Islam Menyelesaikan Permasalahan
Seseorang yang menyandarkan dirinya pada prinsip-prinsip
dalam Alquran selalu sanggup menyelesaikan permasalahan hidupnya dan senantiasa
bertindak bijaksana. Demikianlah, orang yang hidup dengan prinsip tersebut tak
pernah merasakan frustasi, bagaimanapun rumit keadaan yang dihadapi. Karena
itulah, dalam masyarakat yang menjunjung tinggi nilai/ajaran agama, tak seorang
pun dari mereka yang tak dapat menyelesaikan masalahnya.
Ketika nilai agama tidak ditegakkan, manusia tidak
menampakkan kemanusiaannya. Permasalahan sederhana sekalipun, tidak akan
terselesaikan secara bijaksana dalam masyarakat tak beragama. Masyarakat
demikian menghadapi kesukaran terus-menerus sepanjang hidupnya. Jangankan
mencari penyelesaian, justru mereka mencari masalah dalam kesehariannya,
seolah-olah itu adalah malapetaka yang tak mungkin terselesaikan.
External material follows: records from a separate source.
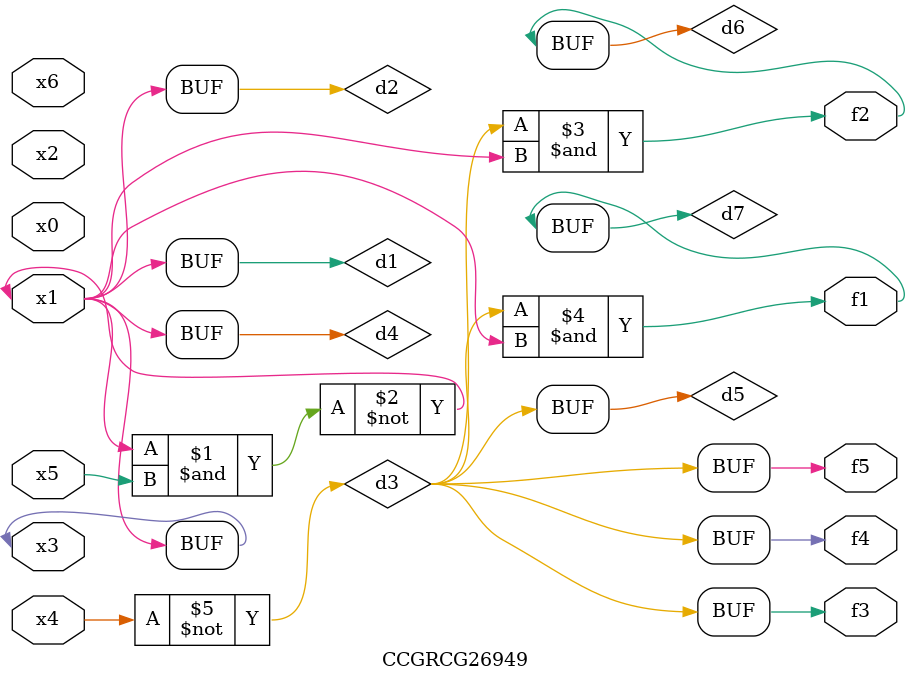
<source format=v>
module CCGRCG26949(
	input x0, x1, x2, x3, x4, x5, x6,
	output f1, f2, f3, f4, f5
);

	wire d1, d2, d3, d4, d5, d6, d7;

	buf (d1, x1, x3);
	nand (d2, x1, x5);
	not (d3, x4);
	buf (d4, d1, d2);
	buf (d5, d3);
	and (d6, d3, d4);
	and (d7, d3, d4);
	assign f1 = d7;
	assign f2 = d6;
	assign f3 = d5;
	assign f4 = d5;
	assign f5 = d5;
endmodule

</source>
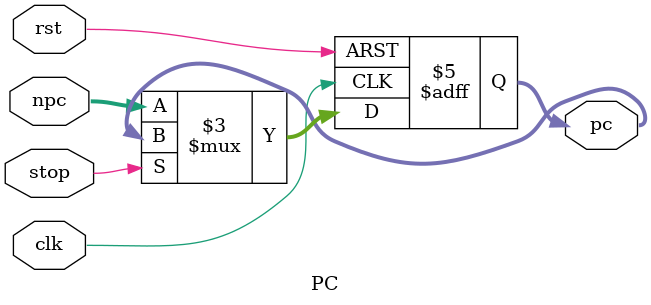
<source format=v>
`timescale 1ns / 1ps

`include "param.v"

module PC(
    input wire clk,
    input wire rst,
    input wire stop,
    input wire [31:0] npc,
    output reg [31:0] pc
);

always @ (posedge clk or posedge rst) begin
    if (rst)
        pc <= -4;
    else if (stop)
        pc <= pc;
    else
        pc <= npc;
end

endmodule
</source>
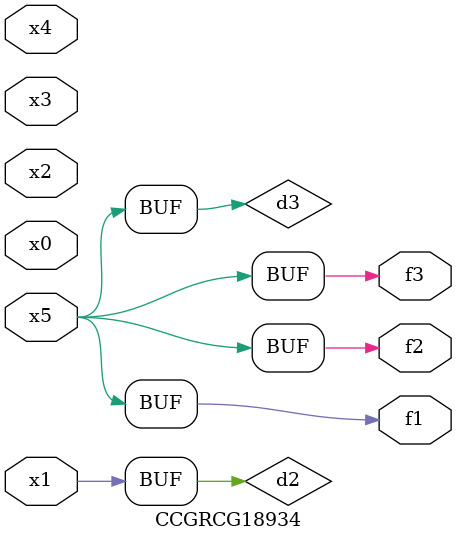
<source format=v>
module CCGRCG18934(
	input x0, x1, x2, x3, x4, x5,
	output f1, f2, f3
);

	wire d1, d2, d3;

	not (d1, x5);
	or (d2, x1);
	xnor (d3, d1);
	assign f1 = d3;
	assign f2 = d3;
	assign f3 = d3;
endmodule

</source>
Karena tak sanggup menyelesaikan masalah yang bertubi-tubi
dalam setiap segi kehidupannya, mereka kemudian berputus asa dan menggugat.
Sementara itu, karena gagal mempertahankan alasan, mereka tak mendapatkan
satupun pemecahan. Bahkan jika mereka mendapatkannya, hal itu terbukti tidak
rasional, karena yang mereka dapatkan berasal dari pemikiran dangkal.
Alasan utama mengapa konflik senantiasa tak terselesaikan
dalam masyarakat yang jauh dari agama adalah anggota masyarakat sendiri tidak
mampu menyelesaikan persoalan pribadinya. Seseorang yang tidak menyandarkan
dirinya pada prinsip-prinsip Islam akan mengatasi persoalannya dengan cara-cara
mereka sendiri.
Dalam hal ini, dia berusaha memuaskan diri sendiri tanpa
mempertimbangkan kepentingan orang banyak. Dalam setiap tindakannya, dia tak
mau menghadapi resiko, dan tak mau menghabiskan tenaga dan biaya, atau
mengambil tanggung jawab yang bermanfaat bagi kepentingan orang lain.
Bahkan hal sepele yang gampang diatasi menjadi teka-teki
baginya. Setiap orang ingin mempengaruhi orang lain, bertindak menjilat
atasannya, ingin kedudukannya diakui, atau paling tidak ingin menjadi orang
yang selalu memberi “kata akhir” atau keputusan. Kepribadian yang demikian
menyebabkan orang lain tak bisa memberikan sumbang sih pemikiran.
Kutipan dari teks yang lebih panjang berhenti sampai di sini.